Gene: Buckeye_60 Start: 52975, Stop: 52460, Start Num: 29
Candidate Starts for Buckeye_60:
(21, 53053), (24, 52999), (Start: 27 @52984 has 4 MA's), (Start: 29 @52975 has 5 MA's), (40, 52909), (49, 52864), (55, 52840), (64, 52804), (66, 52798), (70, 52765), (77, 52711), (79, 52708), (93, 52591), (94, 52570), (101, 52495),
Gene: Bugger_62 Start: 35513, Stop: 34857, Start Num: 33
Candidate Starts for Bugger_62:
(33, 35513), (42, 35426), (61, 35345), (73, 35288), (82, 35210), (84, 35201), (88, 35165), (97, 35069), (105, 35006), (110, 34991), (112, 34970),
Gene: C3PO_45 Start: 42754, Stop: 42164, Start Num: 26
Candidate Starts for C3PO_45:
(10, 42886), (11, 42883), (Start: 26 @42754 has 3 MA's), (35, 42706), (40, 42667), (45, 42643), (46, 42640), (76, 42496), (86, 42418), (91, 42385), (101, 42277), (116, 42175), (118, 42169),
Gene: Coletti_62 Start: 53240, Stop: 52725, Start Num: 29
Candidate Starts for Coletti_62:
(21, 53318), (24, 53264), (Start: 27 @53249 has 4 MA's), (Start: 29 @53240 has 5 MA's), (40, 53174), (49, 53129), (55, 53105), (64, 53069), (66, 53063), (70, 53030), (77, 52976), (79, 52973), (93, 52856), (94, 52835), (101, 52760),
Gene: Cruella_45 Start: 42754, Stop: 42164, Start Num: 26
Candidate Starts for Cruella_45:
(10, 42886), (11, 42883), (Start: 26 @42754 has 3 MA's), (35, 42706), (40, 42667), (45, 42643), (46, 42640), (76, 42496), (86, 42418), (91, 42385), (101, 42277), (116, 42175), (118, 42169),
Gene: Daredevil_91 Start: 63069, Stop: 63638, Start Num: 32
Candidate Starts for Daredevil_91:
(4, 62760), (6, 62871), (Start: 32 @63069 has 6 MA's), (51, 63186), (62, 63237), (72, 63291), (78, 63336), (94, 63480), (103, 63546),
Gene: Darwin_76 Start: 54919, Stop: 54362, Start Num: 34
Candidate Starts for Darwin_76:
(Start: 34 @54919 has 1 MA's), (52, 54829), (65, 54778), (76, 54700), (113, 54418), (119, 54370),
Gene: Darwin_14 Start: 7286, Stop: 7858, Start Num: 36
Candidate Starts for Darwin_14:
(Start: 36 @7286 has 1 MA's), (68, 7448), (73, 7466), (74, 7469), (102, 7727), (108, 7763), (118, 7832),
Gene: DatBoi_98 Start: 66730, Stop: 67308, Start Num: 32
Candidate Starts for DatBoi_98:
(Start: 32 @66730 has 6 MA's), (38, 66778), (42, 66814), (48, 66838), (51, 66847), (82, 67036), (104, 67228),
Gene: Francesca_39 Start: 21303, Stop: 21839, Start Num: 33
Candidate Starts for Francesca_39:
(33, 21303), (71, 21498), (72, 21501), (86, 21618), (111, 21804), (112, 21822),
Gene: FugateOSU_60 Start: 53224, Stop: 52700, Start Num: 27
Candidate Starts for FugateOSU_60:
==
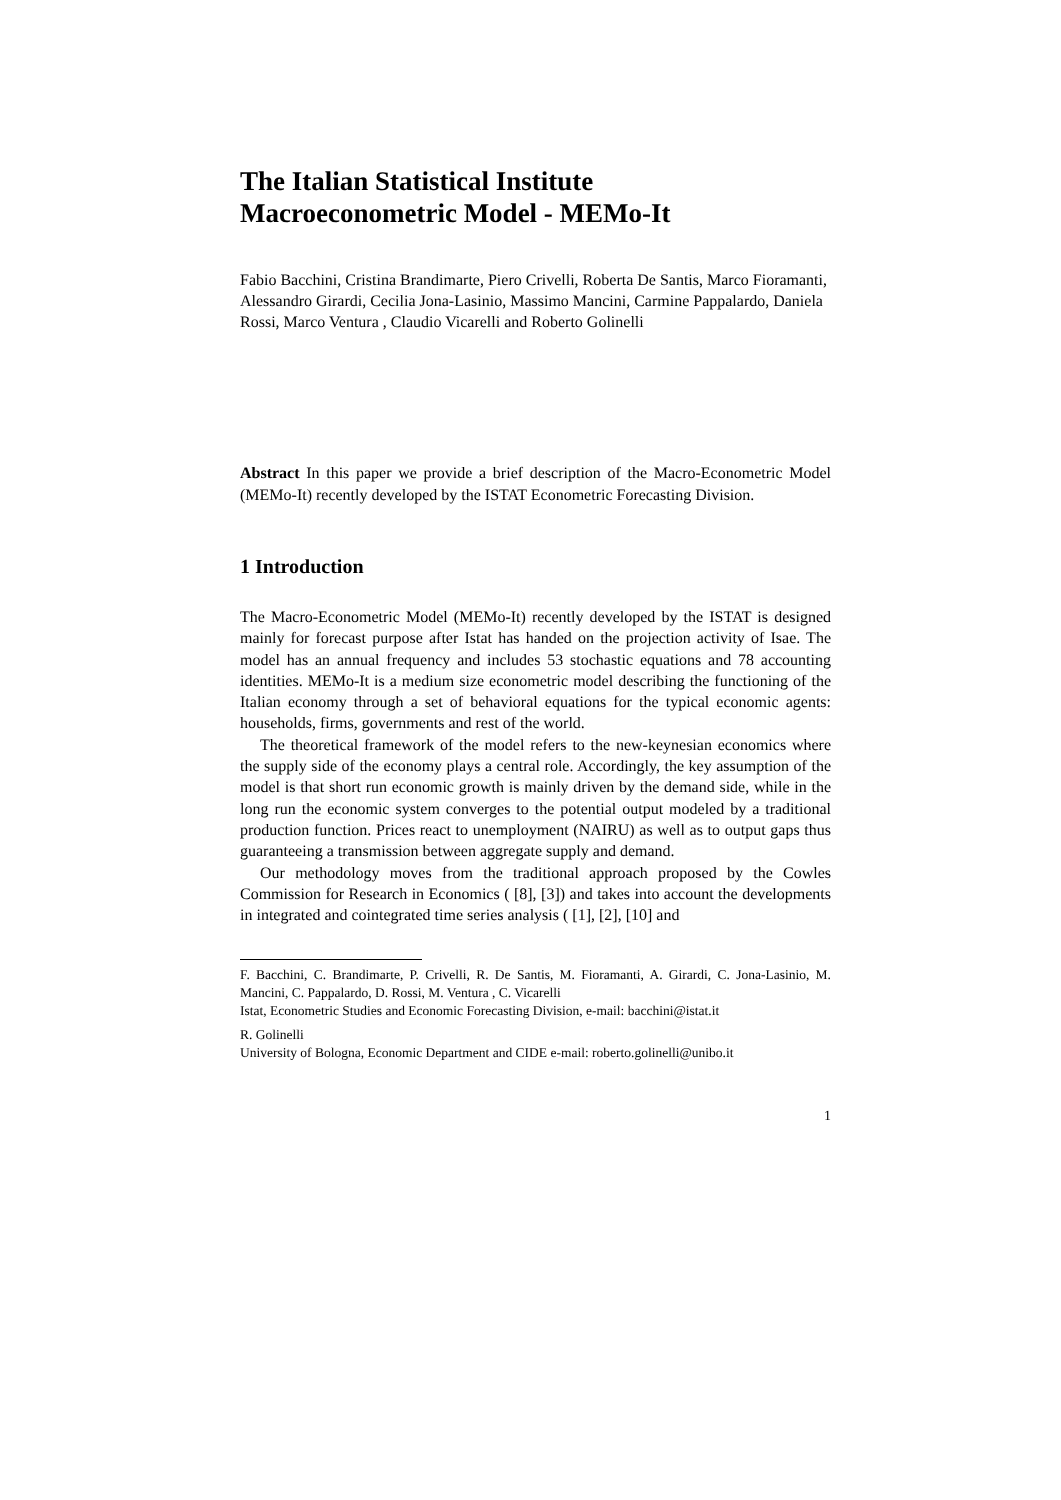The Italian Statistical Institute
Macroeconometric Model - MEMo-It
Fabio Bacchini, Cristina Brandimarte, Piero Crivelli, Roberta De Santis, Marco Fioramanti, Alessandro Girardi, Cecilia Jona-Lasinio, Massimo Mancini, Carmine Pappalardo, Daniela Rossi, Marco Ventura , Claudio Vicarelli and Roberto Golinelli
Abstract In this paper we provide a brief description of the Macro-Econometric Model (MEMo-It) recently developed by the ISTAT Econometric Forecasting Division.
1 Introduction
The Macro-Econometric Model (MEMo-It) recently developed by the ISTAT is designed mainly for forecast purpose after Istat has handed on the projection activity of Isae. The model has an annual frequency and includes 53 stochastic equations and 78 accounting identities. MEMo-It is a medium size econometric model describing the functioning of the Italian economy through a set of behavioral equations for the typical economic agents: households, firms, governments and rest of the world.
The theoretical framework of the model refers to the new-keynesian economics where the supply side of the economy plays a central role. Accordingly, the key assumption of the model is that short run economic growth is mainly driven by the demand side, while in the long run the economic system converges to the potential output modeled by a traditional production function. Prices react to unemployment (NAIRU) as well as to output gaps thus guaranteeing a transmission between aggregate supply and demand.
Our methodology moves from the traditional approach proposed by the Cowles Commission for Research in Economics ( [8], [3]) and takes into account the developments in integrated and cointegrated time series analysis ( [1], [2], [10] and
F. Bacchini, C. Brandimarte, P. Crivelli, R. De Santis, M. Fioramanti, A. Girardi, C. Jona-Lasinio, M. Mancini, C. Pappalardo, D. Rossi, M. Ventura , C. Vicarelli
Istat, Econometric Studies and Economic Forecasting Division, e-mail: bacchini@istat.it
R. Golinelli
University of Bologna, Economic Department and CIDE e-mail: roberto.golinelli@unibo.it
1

→ THE PROBLEM
Which of the lines above carry the string "developed"? Copy every one.

→ WORKED SOLUTION
Abstract In this paper we provide a brief description of the Macro-Econometric Model (MEMo-It) recently developed by the ISTAT Econometric Forecasting Division.
The Macro-Econometric Model (MEMo-It) recently developed by the ISTAT is designed mainly for forecast purpose after Istat has handed on the projection activity of Isae. The model has an annual frequency and includes 53 stochastic equations and 78 accounting identities. MEMo-It is a medium size econometric model describing the functioning of the Italian economy through a set of behavioral equations for the typical economic agents: households, firms, governments and rest of the world.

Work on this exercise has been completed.